WHAT IS BEING ASKED:
Update the lines below by replacing "top-left" with "upper-left" and leaving everything else unchanged. Leave the pictures out of your answer.

(Items from a data source)

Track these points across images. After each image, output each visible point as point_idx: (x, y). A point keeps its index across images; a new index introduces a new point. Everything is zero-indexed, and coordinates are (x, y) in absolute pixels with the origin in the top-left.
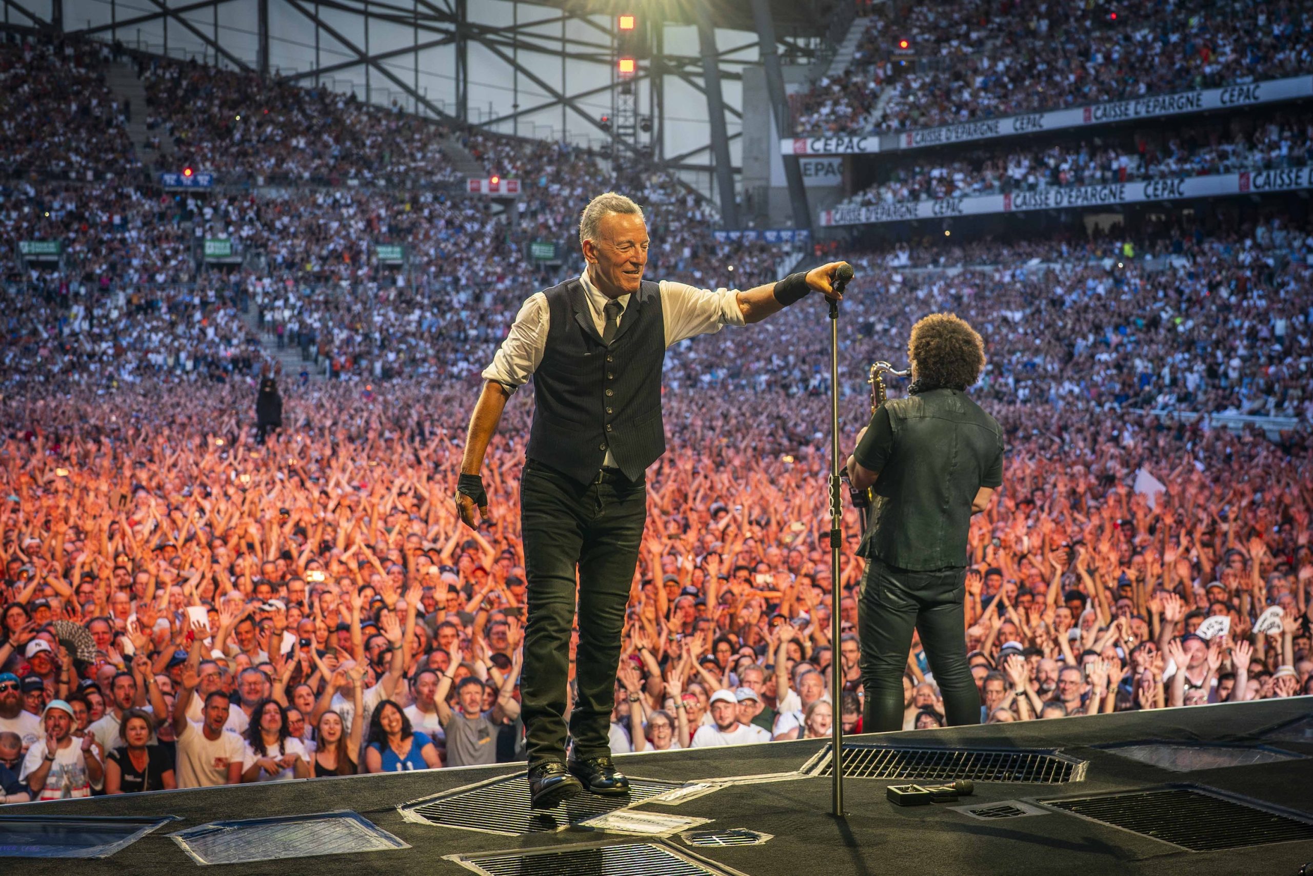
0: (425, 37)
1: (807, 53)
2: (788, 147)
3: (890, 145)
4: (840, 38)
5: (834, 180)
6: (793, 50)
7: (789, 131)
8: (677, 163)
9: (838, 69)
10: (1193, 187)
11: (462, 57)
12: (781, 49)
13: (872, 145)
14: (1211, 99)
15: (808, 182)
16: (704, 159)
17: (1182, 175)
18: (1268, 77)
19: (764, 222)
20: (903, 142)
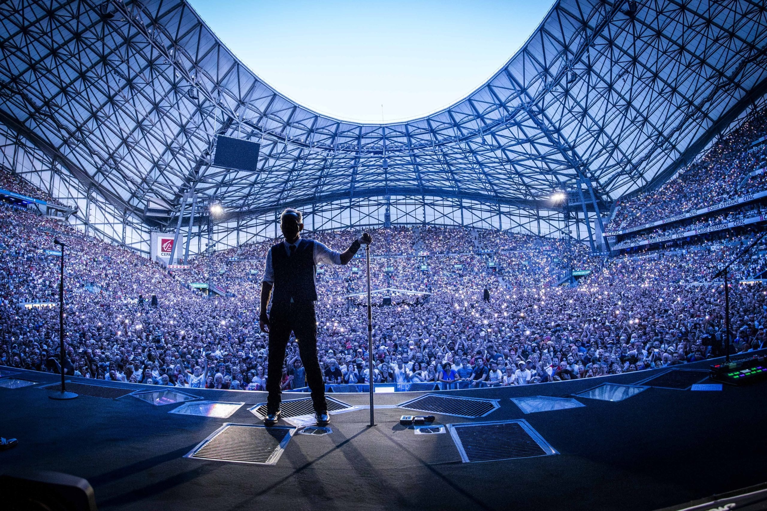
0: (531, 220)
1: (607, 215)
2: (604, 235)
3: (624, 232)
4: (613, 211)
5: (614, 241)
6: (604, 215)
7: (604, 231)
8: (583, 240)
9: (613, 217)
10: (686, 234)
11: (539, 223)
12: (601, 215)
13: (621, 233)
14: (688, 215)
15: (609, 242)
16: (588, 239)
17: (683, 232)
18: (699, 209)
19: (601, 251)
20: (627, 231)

SOLUTION FOR THIS EXERCISE:
Track these points across images. After each image, output each visible point as point_idx: (x, y). A point keeps its index across images; a new index introduces a new point. Everything is zero-indexed, and coordinates are (x, y) in absolute pixels with the origin in the upper-left.
0: (425, 37)
1: (807, 53)
2: (788, 147)
3: (890, 145)
4: (840, 38)
5: (834, 180)
6: (793, 50)
7: (789, 131)
8: (677, 163)
9: (838, 69)
10: (1193, 187)
11: (462, 57)
12: (781, 49)
13: (872, 145)
14: (1211, 99)
15: (808, 182)
16: (704, 159)
17: (1182, 175)
18: (1268, 77)
19: (764, 222)
20: (903, 142)
0: (531, 220)
1: (607, 215)
2: (604, 235)
3: (624, 232)
4: (613, 211)
5: (614, 241)
6: (604, 215)
7: (604, 231)
8: (583, 240)
9: (613, 217)
10: (686, 234)
11: (539, 223)
12: (601, 215)
13: (621, 233)
14: (688, 215)
15: (609, 242)
16: (588, 239)
17: (683, 232)
18: (699, 209)
19: (601, 251)
20: (627, 231)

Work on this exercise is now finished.